**What the task asks:**
Retype every entry in its entirety, without alteration.

========================================================================

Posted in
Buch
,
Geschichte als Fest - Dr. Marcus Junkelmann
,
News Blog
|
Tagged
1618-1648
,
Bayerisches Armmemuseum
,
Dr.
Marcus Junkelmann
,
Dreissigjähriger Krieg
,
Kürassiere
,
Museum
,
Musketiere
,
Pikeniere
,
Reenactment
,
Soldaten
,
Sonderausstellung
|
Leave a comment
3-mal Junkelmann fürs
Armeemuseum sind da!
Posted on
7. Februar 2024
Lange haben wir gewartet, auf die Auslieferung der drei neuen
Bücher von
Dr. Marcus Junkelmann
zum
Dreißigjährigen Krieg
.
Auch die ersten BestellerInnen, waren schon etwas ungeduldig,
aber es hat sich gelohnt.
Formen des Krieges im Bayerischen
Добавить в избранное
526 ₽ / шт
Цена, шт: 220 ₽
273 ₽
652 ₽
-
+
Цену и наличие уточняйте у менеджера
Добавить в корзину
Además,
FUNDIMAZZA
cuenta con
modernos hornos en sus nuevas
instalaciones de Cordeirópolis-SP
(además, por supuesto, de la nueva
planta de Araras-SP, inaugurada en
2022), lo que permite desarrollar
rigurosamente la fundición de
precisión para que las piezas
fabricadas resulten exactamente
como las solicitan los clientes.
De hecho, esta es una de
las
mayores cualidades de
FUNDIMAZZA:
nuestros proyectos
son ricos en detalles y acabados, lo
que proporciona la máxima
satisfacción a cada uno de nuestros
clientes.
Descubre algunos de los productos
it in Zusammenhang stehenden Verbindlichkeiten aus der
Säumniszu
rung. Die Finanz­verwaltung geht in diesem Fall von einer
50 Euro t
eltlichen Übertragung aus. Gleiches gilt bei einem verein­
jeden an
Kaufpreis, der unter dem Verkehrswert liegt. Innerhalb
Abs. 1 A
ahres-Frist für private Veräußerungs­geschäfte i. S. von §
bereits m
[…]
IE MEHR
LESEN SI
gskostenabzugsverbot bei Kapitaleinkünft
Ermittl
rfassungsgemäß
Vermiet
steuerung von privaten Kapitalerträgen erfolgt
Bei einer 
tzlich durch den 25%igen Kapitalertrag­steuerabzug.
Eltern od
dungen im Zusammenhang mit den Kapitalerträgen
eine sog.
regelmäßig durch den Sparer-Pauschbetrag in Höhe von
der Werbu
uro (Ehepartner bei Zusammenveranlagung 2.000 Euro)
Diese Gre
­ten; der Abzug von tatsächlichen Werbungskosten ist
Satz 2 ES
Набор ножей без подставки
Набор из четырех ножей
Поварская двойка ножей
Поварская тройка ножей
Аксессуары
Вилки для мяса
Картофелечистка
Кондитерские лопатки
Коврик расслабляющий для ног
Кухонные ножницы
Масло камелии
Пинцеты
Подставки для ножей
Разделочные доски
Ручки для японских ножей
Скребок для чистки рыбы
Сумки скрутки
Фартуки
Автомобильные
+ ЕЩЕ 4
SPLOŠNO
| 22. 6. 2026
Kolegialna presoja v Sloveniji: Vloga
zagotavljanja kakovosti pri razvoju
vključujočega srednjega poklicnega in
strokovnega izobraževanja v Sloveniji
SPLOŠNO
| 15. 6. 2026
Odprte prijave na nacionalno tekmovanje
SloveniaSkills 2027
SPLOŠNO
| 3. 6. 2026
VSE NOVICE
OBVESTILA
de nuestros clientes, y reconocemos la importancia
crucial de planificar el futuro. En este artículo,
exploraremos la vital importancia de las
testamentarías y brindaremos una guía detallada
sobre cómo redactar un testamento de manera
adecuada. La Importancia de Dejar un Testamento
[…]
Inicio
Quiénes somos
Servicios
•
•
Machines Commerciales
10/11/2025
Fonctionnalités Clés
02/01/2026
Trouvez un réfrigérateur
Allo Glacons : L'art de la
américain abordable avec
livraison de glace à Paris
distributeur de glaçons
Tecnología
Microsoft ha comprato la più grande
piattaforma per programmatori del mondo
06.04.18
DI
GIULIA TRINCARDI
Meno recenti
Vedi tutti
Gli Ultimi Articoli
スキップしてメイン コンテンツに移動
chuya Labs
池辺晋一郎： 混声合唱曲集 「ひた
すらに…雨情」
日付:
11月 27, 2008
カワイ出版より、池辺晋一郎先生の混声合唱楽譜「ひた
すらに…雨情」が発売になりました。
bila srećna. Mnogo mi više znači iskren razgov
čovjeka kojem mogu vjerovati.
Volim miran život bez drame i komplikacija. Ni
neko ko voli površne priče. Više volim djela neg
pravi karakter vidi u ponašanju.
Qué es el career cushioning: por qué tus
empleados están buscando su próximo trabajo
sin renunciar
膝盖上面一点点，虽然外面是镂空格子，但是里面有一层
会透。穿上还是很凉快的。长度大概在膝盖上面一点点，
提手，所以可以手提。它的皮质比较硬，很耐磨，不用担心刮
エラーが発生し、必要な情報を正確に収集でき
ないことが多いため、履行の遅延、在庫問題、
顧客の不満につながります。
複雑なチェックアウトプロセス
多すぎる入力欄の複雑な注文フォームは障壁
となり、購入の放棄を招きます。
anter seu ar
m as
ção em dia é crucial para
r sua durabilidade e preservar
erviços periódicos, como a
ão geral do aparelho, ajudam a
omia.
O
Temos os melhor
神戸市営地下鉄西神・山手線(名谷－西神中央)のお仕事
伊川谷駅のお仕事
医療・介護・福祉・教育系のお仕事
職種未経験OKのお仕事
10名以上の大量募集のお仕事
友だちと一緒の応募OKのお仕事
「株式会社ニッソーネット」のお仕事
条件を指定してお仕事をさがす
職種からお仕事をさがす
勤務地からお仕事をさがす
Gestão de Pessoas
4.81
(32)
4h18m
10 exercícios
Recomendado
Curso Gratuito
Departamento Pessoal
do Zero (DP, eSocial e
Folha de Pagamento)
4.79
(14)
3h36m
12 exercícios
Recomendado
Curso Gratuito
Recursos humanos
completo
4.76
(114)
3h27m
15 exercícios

========================================================================

**Result of this task:**
Posted in
Buch
,
Geschichte als Fest - Dr. Marcus Junkelmann
,
News Blog
|
Tagged
1618-1648
,
Bayerisches Armmemuseum
,
Dr.
Marcus Junkelmann
,
Dreissigjähriger Krieg
,
Kürassiere
,
Museum
,
Musketiere
,
Pikeniere
,
Reenactment
,
Soldaten
,
Sonderausstellung
|
Leave a comment
3-mal Junkelmann fürs
Armeemuseum sind da!
Posted on
7. Februar 2024
Lange haben wir gewartet, auf die Auslieferung der drei neuen
Bücher von
Dr. Marcus Junkelmann
zum
Dreißigjährigen Krieg
.
Auch die ersten BestellerInnen, waren schon etwas ungeduldig,
aber es hat sich gelohnt.
Formen des Krieges im Bayerischen
Добавить в избранное
526 ₽ / шт
Цена, шт: 220 ₽
273 ₽
652 ₽
-
+
Цену и наличие уточняйте у менеджера
Добавить в корзину
Además,
FUNDIMAZZA
cuenta con
modernos hornos en sus nuevas
instalaciones de Cordeirópolis-SP
(además, por supuesto, de la nueva
planta de Araras-SP, inaugurada en
2022), lo que permite desarrollar
rigurosamente la fundición de
precisión para que las piezas
fabricadas resulten exactamente
como las solicitan los clientes.
De hecho, esta es una de
las
mayores cualidades de
FUNDIMAZZA:
nuestros proyectos
son ricos en detalles y acabados, lo
que proporciona la máxima
satisfacción a cada uno de nuestros
clientes.
Descubre algunos de los productos
it in Zusammenhang stehenden Verbindlichkeiten aus der
Säumniszu
rung. Die Finanz­verwaltung geht in diesem Fall von einer
50 Euro t
eltlichen Übertragung aus. Gleiches gilt bei einem verein­
jeden an
Kaufpreis, der unter dem Verkehrswert liegt. Innerhalb
Abs. 1 A
ahres-Frist für private Veräußerungs­geschäfte i. S. von §
bereits m
[…]
IE MEHR
LESEN SI
gskostenabzugsverbot bei Kapitaleinkünft
Ermittl
rfassungsgemäß
Vermiet
steuerung von privaten Kapitalerträgen erfolgt
Bei einer 
tzlich durch den 25%igen Kapitalertrag­steuerabzug.
Eltern od
dungen im Zusammenhang mit den Kapitalerträgen
eine sog.
regelmäßig durch den Sparer-Pauschbetrag in Höhe von
der Werbu
uro (Ehepartner bei Zusammenveranlagung 2.000 Euro)
Diese Gre
­ten; der Abzug von tatsächlichen Werbungskosten ist
Satz 2 ES
Набор ножей без подставки
Набор из четырех ножей
Поварская двойка ножей
Поварская тройка ножей
Аксессуары
Вилки для мяса
Картофелечистка
Кондитерские лопатки
Коврик расслабляющий для ног
Кухонные ножницы
Масло камелии
Пинцеты
Подставки для ножей
Разделочные доски
Ручки для японских ножей
Скребок для чистки рыбы
Сумки скрутки
Фартуки
Автомобильные
+ ЕЩЕ 4
SPLOŠNO
| 22. 6. 2026
Kolegialna presoja v Sloveniji: Vloga
zagotavljanja kakovosti pri razvoju
vključujočega srednjega poklicnega in
strokovnega izobraževanja v Sloveniji
SPLOŠNO
| 15. 6. 2026
Odprte prijave na nacionalno tekmovanje
SloveniaSkills 2027
SPLOŠNO
| 3. 6. 2026
VSE NOVICE
OBVESTILA
de nuestros clientes, y reconocemos la importancia
crucial de planificar el futuro. En este artículo,
exploraremos la vital importancia de las
testamentarías y brindaremos una guía detallada
sobre cómo redactar un testamento de manera
adecuada. La Importancia de Dejar un Testamento
[…]
Inicio
Quiénes somos
Servicios
•
•
Machines Commerciales
10/11/2025
Fonctionnalités Clés
02/01/2026
Trouvez un réfrigérateur
Allo Glacons : L'art de la
américain abordable avec
livraison de glace à Paris
distributeur de glaçons
Tecnología
Microsoft ha comprato la più grande
piattaforma per programmatori del mondo
06.04.18
DI
GIULIA TRINCARDI
Meno recenti
Vedi tutti
Gli Ultimi Articoli
スキップしてメイン コンテンツに移動
chuya Labs
池辺晋一郎： 混声合唱曲集 「ひた
すらに…雨情」
日付:
11月 27, 2008
カワイ出版より、池辺晋一郎先生の混声合唱楽譜「ひた
すらに…雨情」が発売になりました。
bila srećna. Mnogo mi više znači iskren razgov
čovjeka kojem mogu vjerovati.
Volim miran život bez drame i komplikacija. Ni
neko ko voli površne priče. Više volim djela neg
pravi karakter vidi u ponašanju.
Qué es el career cushioning: por qué tus
empleados están buscando su próximo trabajo
sin renunciar
膝盖上面一点点，虽然外面是镂空格子，但是里面有一层
会透。穿上还是很凉快的。长度大概在膝盖上面一点点，
提手，所以可以手提。它的皮质比较硬，很耐磨，不用担心刮
エラーが発生し、必要な情報を正確に収集でき
ないことが多いため、履行の遅延、在庫問題、
顧客の不満につながります。
複雑なチェックアウトプロセス
多すぎる入力欄の複雑な注文フォームは障壁
となり、購入の放棄を招きます。
anter seu ar
m as
ção em dia é crucial para
r sua durabilidade e preservar
erviços periódicos, como a
ão geral do aparelho, ajudam a
omia.
O
Temos os melhor
神戸市営地下鉄西神・山手線(名谷－西神中央)のお仕事
伊川谷駅のお仕事
医療・介護・福祉・教育系のお仕事
職種未経験OKのお仕事
10名以上の大量募集のお仕事
友だちと一緒の応募OKのお仕事
「株式会社ニッソーネット」のお仕事
条件を指定してお仕事をさがす
職種からお仕事をさがす
勤務地からお仕事をさがす
Gestão de Pessoas
4.81
(32)
4h18m
10 exercícios
Recomendado
Curso Gratuito
Departamento Pessoal
do Zero (DP, eSocial e
Folha de Pagamento)
4.79
(14)
3h36m
12 exercícios
Recomendado
Curso Gratuito
Recursos humanos
completo
4.76
(114)
3h27m
15 exercícios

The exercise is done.